Müzenin Kurucusu koleksiyoner Esat Uluumay, AA muhabirine yaptığı açıklamada, müzede, 50 yılı geçen çalışmaları neticesinde Kafkasya, Macaristan, Irak ve Yemen'e kadar uzanan coğrafyadan topladığı kıyafetler, takılar ve el sanatı ürünlerinin bulunduğunu söyledi.
Halk oyunlarına duyduğu ilgi sayesinde koleksiyonerliğe başladığını dile getiren Uluumay, bu işe 1960'lı yıllarda girdiğini, temelinde sevgi ve bilginin bulunduğunu anlattı.
Yüzlerce yıllık giysi ve takıların bulunduğu müzenin yabancıların ilgi odağı haline geldiğini bildiren Uluumay, şöyle devam etti:
''Müze, ABD ve Avrupa'da, Türkiye'dekinden daha fazla tanındı. Müzeye birkaç gün önce yabancılardan oluşan 15 profesör geldi. Buraya bayıldılar, onlar için fevkalade önemliydi. ABD'den defalarca öğrencileriyle birlikte öğretim üyeleri geldi. Hollanda'dan çok gelenler oldu. Tasarımcılar eski yaşamın kıyafetlerini gördükleri zaman daha iyi ürünler ortaya koyabiliyorlar. Müze, tasarımcılar ve üniversitelerin ilgili alanlarından öğretim üyeleri ile öğrencilerden ilgi görüyor. Türkiye'den inceleme, araştırma için kimse gelmedi.''
-İsrailli 50 kadın 1 hafta boyunca oya çalıştı-
Bursa'yı gezerken müzeye uğrayan İsrailli kadınların, el sanatları ve oyaları beğenerek öğrenmek istediklerini anlatan Uluumay, 50 kadına bu konuda eğitim sağladığını bildirdi. Uluumay, İsrailli kadınların bir hafta boyunca oya çalıştığını belirterek, ''Öğrendiler ve üretmeye başladılar.

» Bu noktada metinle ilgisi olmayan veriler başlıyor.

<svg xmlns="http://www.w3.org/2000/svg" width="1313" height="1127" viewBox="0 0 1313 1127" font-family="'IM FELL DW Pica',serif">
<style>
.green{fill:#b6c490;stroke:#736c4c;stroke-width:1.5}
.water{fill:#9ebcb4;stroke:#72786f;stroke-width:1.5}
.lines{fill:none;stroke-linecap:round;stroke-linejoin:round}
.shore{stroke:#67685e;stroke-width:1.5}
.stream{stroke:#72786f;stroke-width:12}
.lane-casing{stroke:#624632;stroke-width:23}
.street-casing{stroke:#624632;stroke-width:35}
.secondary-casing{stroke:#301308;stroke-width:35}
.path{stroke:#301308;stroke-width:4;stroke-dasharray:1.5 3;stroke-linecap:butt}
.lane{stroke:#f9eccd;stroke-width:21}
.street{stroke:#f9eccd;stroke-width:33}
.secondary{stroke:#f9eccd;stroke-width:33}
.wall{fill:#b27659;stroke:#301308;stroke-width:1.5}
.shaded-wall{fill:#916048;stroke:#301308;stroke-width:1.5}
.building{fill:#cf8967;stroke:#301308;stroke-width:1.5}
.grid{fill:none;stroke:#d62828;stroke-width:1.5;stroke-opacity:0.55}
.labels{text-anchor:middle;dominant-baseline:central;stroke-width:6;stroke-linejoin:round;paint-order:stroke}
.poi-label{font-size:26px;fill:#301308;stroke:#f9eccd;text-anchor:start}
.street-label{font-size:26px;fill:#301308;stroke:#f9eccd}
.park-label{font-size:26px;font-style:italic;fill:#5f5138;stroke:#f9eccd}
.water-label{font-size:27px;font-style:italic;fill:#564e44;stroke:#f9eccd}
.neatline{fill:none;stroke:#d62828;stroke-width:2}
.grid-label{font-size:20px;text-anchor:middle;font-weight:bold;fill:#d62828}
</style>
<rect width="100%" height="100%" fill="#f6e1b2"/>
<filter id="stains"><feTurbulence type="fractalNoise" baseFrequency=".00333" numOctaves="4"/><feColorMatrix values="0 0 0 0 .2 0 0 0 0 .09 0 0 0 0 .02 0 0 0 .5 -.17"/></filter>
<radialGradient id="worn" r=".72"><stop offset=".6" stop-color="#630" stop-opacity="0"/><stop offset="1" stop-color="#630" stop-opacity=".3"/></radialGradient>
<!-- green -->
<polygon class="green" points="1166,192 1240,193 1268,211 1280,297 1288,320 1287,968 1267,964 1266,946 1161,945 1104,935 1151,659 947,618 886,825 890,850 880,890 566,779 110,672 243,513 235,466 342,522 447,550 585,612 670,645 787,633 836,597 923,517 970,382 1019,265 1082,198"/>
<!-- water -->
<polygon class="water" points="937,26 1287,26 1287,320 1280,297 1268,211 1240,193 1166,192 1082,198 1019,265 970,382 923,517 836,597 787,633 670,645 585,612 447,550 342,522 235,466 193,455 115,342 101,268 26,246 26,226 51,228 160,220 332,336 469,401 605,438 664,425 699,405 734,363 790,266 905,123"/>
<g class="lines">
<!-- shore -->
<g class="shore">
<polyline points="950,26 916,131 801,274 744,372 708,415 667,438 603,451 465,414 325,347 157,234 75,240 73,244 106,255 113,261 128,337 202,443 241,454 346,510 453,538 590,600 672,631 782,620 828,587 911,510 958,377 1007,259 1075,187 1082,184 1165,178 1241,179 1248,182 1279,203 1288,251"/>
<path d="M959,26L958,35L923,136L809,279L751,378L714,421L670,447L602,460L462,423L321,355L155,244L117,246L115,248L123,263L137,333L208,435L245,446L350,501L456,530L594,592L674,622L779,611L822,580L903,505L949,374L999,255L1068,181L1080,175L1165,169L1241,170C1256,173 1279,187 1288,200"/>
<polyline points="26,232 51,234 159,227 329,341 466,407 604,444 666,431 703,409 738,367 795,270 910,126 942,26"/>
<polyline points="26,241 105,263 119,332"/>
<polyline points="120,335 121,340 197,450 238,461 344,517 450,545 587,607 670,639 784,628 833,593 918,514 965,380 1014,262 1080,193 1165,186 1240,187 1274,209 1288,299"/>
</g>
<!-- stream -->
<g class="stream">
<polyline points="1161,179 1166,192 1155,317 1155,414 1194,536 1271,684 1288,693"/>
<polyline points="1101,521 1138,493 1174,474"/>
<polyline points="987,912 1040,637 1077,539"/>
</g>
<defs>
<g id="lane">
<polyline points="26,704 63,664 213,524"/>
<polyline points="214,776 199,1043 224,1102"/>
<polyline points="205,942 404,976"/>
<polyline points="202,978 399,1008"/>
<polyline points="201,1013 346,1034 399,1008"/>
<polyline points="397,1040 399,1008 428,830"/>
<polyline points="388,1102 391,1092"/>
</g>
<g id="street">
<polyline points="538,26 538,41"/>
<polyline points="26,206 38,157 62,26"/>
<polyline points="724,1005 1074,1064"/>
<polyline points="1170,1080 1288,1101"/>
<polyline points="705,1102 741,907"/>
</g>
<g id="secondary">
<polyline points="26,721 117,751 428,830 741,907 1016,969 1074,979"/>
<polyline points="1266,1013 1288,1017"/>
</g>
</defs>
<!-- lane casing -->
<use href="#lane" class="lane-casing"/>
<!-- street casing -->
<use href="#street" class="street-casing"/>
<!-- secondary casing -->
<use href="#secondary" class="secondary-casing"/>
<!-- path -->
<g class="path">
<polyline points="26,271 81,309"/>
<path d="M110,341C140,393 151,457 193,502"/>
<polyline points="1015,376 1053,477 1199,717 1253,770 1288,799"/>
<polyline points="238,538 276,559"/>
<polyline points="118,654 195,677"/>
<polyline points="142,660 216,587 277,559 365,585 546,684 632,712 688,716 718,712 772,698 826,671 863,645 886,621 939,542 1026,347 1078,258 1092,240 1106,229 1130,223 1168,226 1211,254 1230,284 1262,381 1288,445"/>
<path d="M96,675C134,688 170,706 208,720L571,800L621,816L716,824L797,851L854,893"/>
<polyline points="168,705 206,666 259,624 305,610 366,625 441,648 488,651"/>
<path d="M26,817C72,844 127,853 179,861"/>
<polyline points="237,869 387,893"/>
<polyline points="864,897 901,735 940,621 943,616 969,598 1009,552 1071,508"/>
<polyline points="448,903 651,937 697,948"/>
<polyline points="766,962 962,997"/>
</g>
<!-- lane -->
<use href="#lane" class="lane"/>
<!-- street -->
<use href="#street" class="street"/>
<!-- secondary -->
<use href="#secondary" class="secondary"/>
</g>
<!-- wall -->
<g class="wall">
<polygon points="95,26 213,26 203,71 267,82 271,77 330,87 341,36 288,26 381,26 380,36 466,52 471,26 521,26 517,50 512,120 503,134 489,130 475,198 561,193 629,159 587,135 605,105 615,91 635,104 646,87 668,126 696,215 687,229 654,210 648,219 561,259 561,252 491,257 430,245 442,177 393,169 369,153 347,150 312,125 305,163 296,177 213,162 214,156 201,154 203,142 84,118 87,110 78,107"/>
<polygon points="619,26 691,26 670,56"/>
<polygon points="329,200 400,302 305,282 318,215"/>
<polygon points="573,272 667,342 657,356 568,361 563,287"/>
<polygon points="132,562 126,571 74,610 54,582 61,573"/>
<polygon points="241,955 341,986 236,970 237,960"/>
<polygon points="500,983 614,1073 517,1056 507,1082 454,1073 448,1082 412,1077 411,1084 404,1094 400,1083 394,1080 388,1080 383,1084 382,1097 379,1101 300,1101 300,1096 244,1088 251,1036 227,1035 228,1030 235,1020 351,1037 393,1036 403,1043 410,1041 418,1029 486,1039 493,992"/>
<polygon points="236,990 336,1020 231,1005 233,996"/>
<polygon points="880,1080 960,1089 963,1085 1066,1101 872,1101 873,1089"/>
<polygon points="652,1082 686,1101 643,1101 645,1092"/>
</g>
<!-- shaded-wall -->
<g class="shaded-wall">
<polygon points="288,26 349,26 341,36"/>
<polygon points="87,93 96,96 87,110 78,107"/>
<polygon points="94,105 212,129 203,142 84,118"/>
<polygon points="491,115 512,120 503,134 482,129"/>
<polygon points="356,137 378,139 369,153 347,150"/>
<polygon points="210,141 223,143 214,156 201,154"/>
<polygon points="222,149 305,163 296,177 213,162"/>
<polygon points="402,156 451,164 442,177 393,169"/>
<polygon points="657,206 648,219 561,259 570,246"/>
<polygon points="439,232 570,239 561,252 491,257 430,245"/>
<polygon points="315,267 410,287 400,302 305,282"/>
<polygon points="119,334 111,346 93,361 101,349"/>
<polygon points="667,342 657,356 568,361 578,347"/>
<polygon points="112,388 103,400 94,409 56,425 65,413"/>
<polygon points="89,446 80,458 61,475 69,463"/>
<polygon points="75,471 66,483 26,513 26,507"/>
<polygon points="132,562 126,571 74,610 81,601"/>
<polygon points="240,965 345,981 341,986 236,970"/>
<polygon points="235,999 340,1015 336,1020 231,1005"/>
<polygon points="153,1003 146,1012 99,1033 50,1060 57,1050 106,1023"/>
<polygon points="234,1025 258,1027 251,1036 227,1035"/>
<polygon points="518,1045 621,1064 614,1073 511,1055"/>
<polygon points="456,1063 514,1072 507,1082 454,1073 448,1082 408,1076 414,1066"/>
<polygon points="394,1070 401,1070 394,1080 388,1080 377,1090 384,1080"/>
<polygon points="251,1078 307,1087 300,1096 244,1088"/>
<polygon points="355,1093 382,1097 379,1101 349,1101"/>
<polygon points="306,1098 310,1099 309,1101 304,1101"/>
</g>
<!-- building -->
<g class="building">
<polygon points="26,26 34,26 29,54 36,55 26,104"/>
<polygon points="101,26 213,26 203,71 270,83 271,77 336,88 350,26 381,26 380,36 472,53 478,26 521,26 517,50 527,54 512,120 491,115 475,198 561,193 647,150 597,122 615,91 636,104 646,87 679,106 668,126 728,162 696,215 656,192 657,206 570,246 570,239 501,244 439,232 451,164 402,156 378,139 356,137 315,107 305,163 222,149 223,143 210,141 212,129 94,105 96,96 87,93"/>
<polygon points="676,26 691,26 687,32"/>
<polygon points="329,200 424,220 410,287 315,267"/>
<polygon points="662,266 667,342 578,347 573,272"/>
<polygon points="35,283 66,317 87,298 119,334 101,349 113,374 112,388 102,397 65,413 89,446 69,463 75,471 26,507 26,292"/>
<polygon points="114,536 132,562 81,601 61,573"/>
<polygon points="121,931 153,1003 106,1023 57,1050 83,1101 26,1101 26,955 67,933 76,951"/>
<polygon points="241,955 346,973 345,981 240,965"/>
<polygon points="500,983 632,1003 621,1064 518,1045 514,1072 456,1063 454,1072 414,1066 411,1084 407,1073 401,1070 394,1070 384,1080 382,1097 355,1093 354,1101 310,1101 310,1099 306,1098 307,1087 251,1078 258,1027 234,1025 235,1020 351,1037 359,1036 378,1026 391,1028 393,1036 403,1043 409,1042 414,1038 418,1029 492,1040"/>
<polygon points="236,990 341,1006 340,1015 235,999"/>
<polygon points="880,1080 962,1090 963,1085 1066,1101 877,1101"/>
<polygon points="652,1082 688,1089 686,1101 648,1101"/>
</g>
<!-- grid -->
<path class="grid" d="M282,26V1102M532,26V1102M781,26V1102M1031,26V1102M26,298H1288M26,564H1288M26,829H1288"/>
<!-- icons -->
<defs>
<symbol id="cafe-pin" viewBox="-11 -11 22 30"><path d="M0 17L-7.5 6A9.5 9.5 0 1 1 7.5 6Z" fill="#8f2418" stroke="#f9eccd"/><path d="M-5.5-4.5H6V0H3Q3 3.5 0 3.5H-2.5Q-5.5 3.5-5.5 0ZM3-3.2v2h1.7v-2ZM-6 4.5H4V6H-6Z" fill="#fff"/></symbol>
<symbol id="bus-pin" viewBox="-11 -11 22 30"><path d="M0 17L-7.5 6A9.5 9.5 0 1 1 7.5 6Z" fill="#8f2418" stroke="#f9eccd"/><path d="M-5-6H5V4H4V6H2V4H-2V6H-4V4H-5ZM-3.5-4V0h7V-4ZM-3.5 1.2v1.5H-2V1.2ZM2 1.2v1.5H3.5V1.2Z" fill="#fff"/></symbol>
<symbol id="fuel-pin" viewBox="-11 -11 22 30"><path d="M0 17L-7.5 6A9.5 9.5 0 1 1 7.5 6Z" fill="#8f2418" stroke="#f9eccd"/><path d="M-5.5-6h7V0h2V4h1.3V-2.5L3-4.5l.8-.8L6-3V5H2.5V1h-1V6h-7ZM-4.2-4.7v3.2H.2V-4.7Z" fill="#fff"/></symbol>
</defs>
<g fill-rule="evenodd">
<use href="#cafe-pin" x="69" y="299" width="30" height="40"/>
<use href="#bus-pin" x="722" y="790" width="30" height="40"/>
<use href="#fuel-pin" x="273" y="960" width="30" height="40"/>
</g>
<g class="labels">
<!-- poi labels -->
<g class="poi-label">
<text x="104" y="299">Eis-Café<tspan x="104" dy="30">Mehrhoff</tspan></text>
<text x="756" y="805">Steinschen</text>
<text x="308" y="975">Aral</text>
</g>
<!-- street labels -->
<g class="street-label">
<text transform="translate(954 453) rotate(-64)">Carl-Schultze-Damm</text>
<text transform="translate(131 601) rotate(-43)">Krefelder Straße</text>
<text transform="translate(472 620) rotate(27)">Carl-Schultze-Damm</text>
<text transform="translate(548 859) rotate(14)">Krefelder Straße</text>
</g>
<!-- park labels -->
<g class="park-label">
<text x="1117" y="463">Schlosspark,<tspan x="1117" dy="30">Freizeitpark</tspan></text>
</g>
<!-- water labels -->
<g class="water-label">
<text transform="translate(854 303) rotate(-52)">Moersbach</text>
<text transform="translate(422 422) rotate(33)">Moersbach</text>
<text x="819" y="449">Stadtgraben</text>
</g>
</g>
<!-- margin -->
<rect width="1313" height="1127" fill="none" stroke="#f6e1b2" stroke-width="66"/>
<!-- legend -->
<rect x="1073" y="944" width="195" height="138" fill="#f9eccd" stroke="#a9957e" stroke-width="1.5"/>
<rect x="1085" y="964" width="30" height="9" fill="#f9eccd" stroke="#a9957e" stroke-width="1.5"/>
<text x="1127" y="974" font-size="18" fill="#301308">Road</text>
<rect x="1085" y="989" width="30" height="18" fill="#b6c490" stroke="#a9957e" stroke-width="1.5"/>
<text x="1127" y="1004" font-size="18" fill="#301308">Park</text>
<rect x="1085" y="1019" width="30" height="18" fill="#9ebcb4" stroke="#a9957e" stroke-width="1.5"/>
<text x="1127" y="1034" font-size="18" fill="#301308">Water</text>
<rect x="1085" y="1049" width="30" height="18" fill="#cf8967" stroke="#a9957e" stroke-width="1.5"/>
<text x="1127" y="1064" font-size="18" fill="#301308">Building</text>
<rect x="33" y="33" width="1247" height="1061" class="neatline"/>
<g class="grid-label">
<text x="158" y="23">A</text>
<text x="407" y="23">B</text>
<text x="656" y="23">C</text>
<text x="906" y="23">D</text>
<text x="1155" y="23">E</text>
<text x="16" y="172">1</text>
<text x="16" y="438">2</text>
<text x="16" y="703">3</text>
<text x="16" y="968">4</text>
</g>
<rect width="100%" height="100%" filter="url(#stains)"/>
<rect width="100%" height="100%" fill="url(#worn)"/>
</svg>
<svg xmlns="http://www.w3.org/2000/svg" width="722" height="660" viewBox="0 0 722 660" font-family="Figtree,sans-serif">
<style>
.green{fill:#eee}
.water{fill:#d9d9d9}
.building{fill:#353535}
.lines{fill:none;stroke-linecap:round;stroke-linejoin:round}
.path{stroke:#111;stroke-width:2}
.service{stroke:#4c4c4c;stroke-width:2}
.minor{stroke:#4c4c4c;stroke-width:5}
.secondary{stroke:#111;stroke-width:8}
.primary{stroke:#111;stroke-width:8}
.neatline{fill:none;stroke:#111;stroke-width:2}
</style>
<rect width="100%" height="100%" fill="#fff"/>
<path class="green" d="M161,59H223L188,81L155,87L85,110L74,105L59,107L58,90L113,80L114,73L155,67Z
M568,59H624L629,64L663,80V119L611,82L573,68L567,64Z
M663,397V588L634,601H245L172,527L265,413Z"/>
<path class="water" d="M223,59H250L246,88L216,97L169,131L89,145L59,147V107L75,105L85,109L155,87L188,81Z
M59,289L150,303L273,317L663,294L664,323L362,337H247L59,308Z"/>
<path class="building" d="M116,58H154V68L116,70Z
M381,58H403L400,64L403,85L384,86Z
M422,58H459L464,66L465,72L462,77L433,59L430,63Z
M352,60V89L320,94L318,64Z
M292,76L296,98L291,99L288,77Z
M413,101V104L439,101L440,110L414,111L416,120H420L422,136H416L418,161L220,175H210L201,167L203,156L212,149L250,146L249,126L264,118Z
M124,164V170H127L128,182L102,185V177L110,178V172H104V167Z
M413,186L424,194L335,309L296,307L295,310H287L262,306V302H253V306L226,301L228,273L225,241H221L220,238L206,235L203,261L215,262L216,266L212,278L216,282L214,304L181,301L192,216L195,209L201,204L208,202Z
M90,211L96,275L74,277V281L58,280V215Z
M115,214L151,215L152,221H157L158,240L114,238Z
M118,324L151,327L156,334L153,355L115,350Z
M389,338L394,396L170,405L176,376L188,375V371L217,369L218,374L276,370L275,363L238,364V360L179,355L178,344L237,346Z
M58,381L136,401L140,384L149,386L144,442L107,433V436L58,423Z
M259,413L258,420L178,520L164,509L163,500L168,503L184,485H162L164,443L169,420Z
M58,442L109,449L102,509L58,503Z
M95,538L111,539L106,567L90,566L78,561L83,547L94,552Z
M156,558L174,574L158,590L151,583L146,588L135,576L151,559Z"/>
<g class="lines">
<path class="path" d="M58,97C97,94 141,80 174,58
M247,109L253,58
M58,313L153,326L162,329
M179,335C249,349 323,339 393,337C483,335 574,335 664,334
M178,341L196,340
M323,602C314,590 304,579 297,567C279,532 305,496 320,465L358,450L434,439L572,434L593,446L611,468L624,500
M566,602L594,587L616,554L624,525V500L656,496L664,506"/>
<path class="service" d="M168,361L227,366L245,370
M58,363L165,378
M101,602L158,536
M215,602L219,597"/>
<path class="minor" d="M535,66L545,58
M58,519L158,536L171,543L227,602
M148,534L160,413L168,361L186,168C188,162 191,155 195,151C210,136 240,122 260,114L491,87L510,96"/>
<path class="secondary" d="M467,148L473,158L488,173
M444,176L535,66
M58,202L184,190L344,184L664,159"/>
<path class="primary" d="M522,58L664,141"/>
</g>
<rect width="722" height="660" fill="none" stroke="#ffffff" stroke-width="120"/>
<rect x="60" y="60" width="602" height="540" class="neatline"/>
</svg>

Oya ihraç ettiklerini duydum'' dedi.
-Osmanlı dönemini yansıtan dizilerdeki giysiler-
Uluumay, Osmanlı dönemini yansıtan televizyon dizilerinde kullanılan kıyafetlere ilişkin ise şunları kaydetti:
''Dizilerden bilgi edinme talebi hiç gelmedi. Hanedan eserlerinin gösterildiği koskoca Topkapı Sarayı var, oraya gidip bir araştırma yapsalardı, çok daha iyi kıyafetler meydana getirirlerdi. Kıyafetler, popüler kültürün ilgisini çekecek şekilde tasarlanıyor. Osmanlı dönemini yansıtan dizilerinde kullanılan kıyafetler, aslına uygun değil. Benzetmeye çalışıyorlar, ama çok fazla benzetemiyorlar. Kıyafetler yüzde yüz doğru diyemem.''
Yıllardır topladığı eserleri koyacak yer bulamadığını, bunların sadece bir bölümünü sergileyebildiğini anlatan Uluumay, ''El sanatları, kıyafet, takı, Osmanlı mutfağı, hamam ve kahve temalı olmak üzere altı farklı müze kurmayı istiyorum. En büyük arzum ise özellikle kıyafetleri, İstanbul'da verilecek bir medresede sergilemek. Ben isterdim ki, Türkiye'deki tüm modacılar gelsinler, görsünler, ilham alsınlar. Burayı görürlerse çok daha güzel şeyler meydana getirirler'' diye konuştu.